はじめは、ちょっと寄り道でもしているんだと信じてやまなかったが、
一時間、二時間と待って彼女が帰ってこなかったとき、私のイライラは溜まりにたまった。



「ほんま、どこいってんねん。」


そう呟いた瞬間、ガチャっと玄関が開く音がした。



「お邪魔します…」


まっつは、小さな声で入ってきた。

部屋に入ると、私のことをおそるおそる見た。


「あの…すみません。遅くなってしまって…」


「…自分、先に帰って待ってるって言うたよな?」


「はぃ…」

私が静かにそう問えば、彼女は下を向いてしまった。

「なにしててん?ん?」

問い詰めるように、彼女のちかくまで歩いていったら、彼女は2、3歩うしろに下がった。

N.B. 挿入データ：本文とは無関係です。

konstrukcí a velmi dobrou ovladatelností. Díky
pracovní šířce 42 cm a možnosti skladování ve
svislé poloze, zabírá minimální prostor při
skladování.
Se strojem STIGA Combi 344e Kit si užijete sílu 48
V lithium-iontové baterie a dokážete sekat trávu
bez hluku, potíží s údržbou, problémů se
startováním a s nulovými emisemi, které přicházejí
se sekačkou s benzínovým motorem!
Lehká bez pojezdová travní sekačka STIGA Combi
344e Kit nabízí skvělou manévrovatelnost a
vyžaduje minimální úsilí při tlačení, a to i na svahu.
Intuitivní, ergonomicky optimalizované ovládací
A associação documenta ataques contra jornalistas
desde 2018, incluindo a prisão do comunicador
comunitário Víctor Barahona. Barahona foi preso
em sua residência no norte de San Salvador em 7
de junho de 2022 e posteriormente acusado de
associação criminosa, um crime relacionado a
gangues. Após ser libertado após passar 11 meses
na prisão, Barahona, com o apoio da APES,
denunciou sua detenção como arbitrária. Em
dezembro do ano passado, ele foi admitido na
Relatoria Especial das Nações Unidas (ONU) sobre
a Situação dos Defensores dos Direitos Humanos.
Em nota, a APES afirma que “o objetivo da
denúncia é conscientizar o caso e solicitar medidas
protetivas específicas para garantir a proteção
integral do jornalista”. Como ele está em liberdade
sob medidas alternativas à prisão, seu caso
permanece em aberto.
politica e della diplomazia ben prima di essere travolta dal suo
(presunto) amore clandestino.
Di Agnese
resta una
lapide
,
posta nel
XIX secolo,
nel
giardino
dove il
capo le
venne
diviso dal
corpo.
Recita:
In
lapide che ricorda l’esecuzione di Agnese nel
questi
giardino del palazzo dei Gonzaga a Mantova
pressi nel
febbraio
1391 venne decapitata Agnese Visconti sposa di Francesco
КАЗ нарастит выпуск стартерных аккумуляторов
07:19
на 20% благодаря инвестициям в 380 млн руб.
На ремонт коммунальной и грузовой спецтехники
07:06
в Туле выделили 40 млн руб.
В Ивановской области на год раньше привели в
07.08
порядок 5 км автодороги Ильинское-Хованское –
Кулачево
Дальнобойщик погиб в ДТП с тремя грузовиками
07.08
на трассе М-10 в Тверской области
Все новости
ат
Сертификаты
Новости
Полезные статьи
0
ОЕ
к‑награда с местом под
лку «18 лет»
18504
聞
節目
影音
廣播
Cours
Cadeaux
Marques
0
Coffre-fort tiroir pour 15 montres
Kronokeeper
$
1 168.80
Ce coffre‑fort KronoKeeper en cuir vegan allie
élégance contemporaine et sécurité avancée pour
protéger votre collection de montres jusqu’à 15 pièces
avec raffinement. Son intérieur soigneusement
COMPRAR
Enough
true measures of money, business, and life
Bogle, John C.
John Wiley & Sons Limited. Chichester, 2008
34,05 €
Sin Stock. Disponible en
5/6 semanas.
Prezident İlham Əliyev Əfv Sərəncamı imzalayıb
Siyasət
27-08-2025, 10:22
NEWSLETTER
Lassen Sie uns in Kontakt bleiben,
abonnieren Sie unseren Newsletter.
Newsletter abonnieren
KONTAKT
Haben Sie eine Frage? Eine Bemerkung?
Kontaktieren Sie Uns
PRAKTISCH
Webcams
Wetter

しかし、そのとき私の鼻をかすめた匂いが、いつもと違うことに私はすぐ気づいて、彼女の手首を掴んだ。


「やっ!」

彼女が逃げようとしたのがさらに気にくわなくなって、グッと力を入れて引き寄せた。



「どこいってたか言うまで、絶対離さへんから、いい。」

私が低い声で見つめて問うと、
彼女が勢いよく首を横にふった。



「なんでや?」



「言いたくないですっ。離して…ください。」


彼女は、一生懸命体をよじったり、手を抜こうと空いた手を使ってとろうとした。

私は、そんなのお構いなしにさらに強く手首を掴んだ。



「いたっ…そぅさん痛い…。」


まっつは、悲しそうな目で私を見た。


「私の心はもっと痛いわ…。」


私がそう言うと、まっつが瞳を見開いた。


そして、抵抗をやめて、立ち尽くしていた。

そして、呟くように言った。


「壮さんが気がすむなら…なんでもします。好きにしてください…。」

私はその言葉に、今度は私が瞳を見開いた。


「それ…ほんまにまっつの本音なんか?」


私は、まだ少し怒りながらそう言うと、彼女もまだ意地をはっているのか、コクりと頷いた。


「よぅわかった。」


私は、彼女を無理矢理引っ張って、寝室へと連れ込んだ。